Starting with Lightroom 5, users have the ability to create Smart Previews of their images. This feature allows images to be edited without the source file (either RAW or JPEG). It also allows images to be exported at a resolution of up to 2500 pixels on the long side (depending on the original file size) without the source file.
You can use this feature as yet another way to back up your images. Once you’ve made your image selections, create Smart Previews of all of the images you want to keep. Not only does this allow you to edit them without the source file (which is very convenient for laptop users), but it also allows you to export images if something ever happens to the source files. As long as you have access to your Lightroom catalog, you have access to your images. Of course, the maximum image size will be smaller than what you could possibly export from the original file, but a smaller image is better than no image at all!
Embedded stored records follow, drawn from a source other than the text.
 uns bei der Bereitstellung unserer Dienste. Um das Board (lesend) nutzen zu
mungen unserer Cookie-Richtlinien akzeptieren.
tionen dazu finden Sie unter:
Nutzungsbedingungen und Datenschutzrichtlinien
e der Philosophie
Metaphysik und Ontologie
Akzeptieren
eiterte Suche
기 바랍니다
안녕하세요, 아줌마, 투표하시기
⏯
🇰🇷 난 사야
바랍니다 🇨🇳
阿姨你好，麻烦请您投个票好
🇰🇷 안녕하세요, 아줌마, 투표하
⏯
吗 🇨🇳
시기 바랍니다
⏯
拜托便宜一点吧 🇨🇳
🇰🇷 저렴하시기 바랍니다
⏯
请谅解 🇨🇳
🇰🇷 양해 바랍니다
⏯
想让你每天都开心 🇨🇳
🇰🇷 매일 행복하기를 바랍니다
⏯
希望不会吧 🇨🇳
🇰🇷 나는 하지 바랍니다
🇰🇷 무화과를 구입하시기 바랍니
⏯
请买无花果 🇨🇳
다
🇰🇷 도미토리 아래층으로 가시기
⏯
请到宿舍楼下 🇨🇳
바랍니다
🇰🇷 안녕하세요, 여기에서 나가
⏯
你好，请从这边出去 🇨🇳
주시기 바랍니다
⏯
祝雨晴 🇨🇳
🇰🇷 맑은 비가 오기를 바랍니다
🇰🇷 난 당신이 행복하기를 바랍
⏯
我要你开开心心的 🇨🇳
Upload JPEGs To Online Storage
The final step in keeping your images safe is something you probably already do, but it’s worth mentioning just in case. Once you’re done with your editing process and you have a bunch of finished images, export them as high-res JPEGs and upload them to some form of cloud storage. Regardless of how many backups you have at home, there is always the risk of losing everything due to theft, fire, flood, or some other type of disaster. Putting a copy of your images in the cloud will give you an archive of your images in an offsite location with a significant amount of redundancy, which should protect them from any type of disaster or drive failure.
You might choose to use an automated online backup system that allows you to upload RAW files such as Backblaze or Carbonite. While backing up your RAW files in the cloud is ideal, it’s also costly and time consuming. Fortunately, everyone should have access to some type of online storage for their library of JPEGs. If you’re an Amazon Prime subscriber, you automatically have unlimited free storage for JPEG images. If free is more your style, you can create a Flickr account and have access to 1TB of image storage space. Unfortunately, automating your uploads to some of these free services can be difficult (or impossible), so chances are you’ll have to force yourself to stick to a regular upload schedule to make sure your images are always backed up. If you’re a Lightroom user though, there are publish services that allow you to export and upload directly to certain online accounts such as Flickr.
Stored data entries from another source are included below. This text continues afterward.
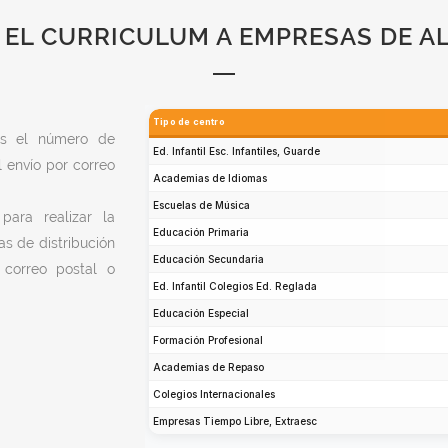
 EL CURRICULUM A EMPRESAS DE A
rás el número de
l envío por correo
ara realizar la
as de distribución
correo postal o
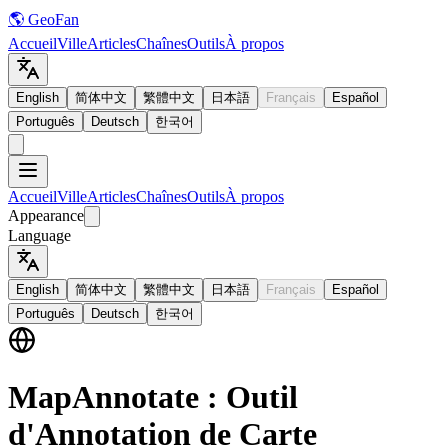
🌎 GeoFan
Accueil
Ville
Articles
Chaînes
Outils
À propos
English
简体中文
繁體中文
日本語
Français
Español
Português
Deutsch
한국어
Accueil
Ville
Articles
Chaînes
Outils
À propos
Appearance
Language
English
简体中文
繁體中文
日本語
Français
Español
Português
Deutsch
한국어
MapAnnotate : Outil
d'Annotation de Carte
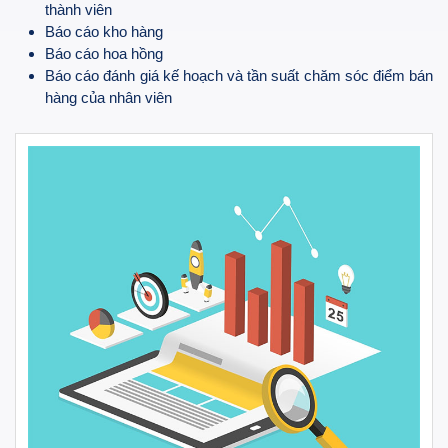
thành viên
Báo cáo kho hàng
Báo cáo hoa hồng
Báo cáo đánh giá kế hoạch và tần suất chăm sóc điểm bán
hàng của nhân viên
All of these practices are not just theory to me. I’ve learned over the years just how important it is to take steps to prevent image loss. There have been many close calls, but fortunately I’ve never lost a single image. How close, you may ask? I once was standing on a small bridge while swapping out SD cards. I dropped the full SD card, which happened to slip between the boards of the bridge and into the stream below. Fortunately, I was backing up my images as I shot, so I had an extra copy of everything on the card that was still in my camera. Another time, I was traveling and somehow lost my entire wallet full of memory cards. Fortunately, I had everything backed up on a hard drive, so no images were lost. Of course, I’ve also experienced the inevitable hard drive crash, but I’ve always had current backups of all of my images.
As a photographer, protecting the images that you create should be one of your highest priorities. There are a few easy steps you can take to do this. You can start by backing everything up in-camera by writing to both memory cards at the same time. Once you’re done shooting, take one of the memory cards out of the camera and put it in your pocket. As soon as you get home, back up your images immediately. If you edit your photos in Lightroom, create Smart Previews of the images you select to edit. Finally, once your images are edited, export and upload JPEGs to some form of online storage. Taking these simple steps will greatly help to prevent image loss across all stages of your workflow.